Portugal to Raise Growth Forecast to Near 5% as Tourists Return
Portugal is likely to raise its economic growth forecast for this year to close to 5% as tourists help boost the recovery and Europe’s Covid-19 vaccination campaign advances.
The government sees gross domestic product expanding as much as one percentage point more than the 4% it forecast in April, Portuguese Finance Minister Joao Leao said in a Bloomberg Television interview in Lisbon. “We’re actually very optimistic.”
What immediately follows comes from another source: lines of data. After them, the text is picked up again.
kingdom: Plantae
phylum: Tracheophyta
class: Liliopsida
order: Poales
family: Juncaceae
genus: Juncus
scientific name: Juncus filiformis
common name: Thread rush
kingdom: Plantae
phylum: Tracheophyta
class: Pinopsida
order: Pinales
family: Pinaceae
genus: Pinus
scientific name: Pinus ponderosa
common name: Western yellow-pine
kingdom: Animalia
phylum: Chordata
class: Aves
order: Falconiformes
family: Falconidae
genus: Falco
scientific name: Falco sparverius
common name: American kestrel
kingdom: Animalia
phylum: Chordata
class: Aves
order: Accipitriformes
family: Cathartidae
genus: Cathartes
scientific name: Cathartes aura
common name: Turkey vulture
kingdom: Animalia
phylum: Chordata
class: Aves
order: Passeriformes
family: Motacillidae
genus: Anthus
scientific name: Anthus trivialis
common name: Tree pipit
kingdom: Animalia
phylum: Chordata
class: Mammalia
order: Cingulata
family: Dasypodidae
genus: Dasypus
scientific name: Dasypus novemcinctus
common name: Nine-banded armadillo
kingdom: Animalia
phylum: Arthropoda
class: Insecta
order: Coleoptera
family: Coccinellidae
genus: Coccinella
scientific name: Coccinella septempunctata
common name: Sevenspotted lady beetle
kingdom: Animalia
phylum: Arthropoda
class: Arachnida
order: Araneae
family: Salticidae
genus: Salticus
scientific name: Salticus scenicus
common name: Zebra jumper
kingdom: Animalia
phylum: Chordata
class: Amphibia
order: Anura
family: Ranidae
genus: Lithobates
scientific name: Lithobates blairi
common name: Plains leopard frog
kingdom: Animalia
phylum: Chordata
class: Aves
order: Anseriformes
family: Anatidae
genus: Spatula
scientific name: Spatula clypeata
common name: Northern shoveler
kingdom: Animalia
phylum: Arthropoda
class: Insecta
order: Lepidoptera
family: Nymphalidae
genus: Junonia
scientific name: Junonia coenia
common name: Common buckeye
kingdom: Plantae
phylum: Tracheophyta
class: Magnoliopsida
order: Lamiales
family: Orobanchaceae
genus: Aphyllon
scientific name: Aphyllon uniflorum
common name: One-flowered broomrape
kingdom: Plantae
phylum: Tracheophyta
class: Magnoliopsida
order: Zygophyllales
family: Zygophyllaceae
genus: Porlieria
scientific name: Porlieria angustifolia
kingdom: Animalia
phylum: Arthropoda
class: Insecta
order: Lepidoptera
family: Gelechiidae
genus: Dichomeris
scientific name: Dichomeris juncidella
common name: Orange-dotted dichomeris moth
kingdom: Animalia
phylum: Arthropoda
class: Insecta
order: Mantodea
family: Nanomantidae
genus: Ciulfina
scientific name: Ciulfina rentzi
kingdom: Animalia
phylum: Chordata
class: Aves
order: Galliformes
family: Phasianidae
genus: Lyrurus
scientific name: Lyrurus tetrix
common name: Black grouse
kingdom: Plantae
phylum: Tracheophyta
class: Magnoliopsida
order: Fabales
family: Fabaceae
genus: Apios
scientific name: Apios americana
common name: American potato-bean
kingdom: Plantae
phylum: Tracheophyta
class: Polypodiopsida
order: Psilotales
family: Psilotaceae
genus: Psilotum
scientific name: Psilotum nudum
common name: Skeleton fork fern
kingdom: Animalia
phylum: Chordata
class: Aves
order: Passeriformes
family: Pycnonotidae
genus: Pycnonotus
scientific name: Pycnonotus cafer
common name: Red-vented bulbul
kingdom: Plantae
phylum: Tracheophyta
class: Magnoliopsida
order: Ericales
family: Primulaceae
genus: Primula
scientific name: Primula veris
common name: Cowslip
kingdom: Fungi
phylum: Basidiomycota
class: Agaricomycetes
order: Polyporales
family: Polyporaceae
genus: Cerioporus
The Portuguese economy shrank 7.6% in 2020 as the coronavirus pandemic slammed the tourism industry and other businesses, the biggest annual contraction since at least 1960. For Portugal, which has the third-highest debt-to-GDP ratio in the euro area behind Greece and Italy, tourism represents about 15% of the economy and 9% of employment. The British rank as the biggest group of visitors.
U.K. tourists were allowed to enter Portugal starting May 17 with a negative Covid-19 test, ending months of pandemic-induced restrictions. Portugal was one of a handful of countries placed on Britain’s “green list” of destinations that don’t require a quarantine on return.
Portugal’s economy contracted in the first quarter after the country faced one of the world’s worst coronavirus outbreaks in January, forcing the government to implement strict confinement measures. The number of daily infections then eased in February and March.
“The vaccination program is working very well,” Leao said. “We’ve opened up already almost all of our economy and the number of cases remains very low. And now tourism is back.”